[Document section Boundary: Start]

By JEN COWART During the 2016 election year, there was a great deal of discussion about the dissemination of information and news. As sites such as Twitter, Facebook and Instagram became public arenas for news as much as for selfies and pictures of
During the 2016 election year, there was a great deal of discussion about the dissemination of information and news. As sites such as Twitter, Facebook and Instagram became public arenas for news as much as for selfies and pictures of plates of food, it could be difficult to determine the accuracy of a story as online sites boasted exaggerated headlines or called out candidates for something they had, or had not, done.
In the Internet age, where information is available at the click of a button, where everything goes viral, and news is spreading like wildfire, adults and today's technology-savvy youth are subjected to it all. How does one determine what is real news and what is fake news, and how are our students learning to discern one from another? If something is found online, does that automatically make it true? Students need to know how to make that determination and how to find valid, reliable sources for their research, a skill better known as media literacy.
Media literacy is defined by the Center for Media Literacy (CML) as a 21st century approach to education. It provides a framework to access, analyze, evaluate, create and participate with messages in a variety of forms, from print to video to the Internet. Media literacy builds an understanding of the role of media in society as well as essential skills of inquiry and self-expression necessary for citizens of a democracy.

[Document section Boundary: End]
[Given entries Boundary: Start]

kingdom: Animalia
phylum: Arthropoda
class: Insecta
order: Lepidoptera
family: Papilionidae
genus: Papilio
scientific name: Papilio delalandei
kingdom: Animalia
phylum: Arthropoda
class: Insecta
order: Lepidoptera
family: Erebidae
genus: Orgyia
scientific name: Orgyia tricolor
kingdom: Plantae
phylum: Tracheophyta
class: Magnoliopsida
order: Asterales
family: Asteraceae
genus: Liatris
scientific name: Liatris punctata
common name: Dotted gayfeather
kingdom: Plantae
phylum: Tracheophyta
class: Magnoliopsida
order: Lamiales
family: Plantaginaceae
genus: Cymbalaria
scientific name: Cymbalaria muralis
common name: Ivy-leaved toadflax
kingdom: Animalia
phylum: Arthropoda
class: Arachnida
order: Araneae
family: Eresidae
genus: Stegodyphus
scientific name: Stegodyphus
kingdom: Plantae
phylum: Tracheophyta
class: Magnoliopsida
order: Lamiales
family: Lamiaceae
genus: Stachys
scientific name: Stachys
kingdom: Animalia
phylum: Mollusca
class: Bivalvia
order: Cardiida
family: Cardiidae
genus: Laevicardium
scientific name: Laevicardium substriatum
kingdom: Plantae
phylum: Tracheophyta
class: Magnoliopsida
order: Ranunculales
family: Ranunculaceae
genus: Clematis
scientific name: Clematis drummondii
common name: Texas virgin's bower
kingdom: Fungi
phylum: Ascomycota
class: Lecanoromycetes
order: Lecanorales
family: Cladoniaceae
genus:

[Given entries Boundary: End]

• _Required actions_:
**a)** In the media literacy article, how does the Center for Media Literacy define media literacy?
**b)** Copy word for word the passage of the media literacy article that begins at the words "In the Internet" and stops after the words "as media literacy.".

• _Answers below_:
**a)** As a 21st century approach to education.

**b)**
In the Internet age, where information is available at the click of a button, where everything goes viral, and news is spreading like wildfire, adults and today's technology-savvy youth are subjected to it all. How does one determine what is real news and what is fake news, and how are our students learning to discern one from another? If something is found online, does that automatically make it true? Students need to know how to make that determination and how to find valid, reliable sources for their research, a skill better known as media literacy.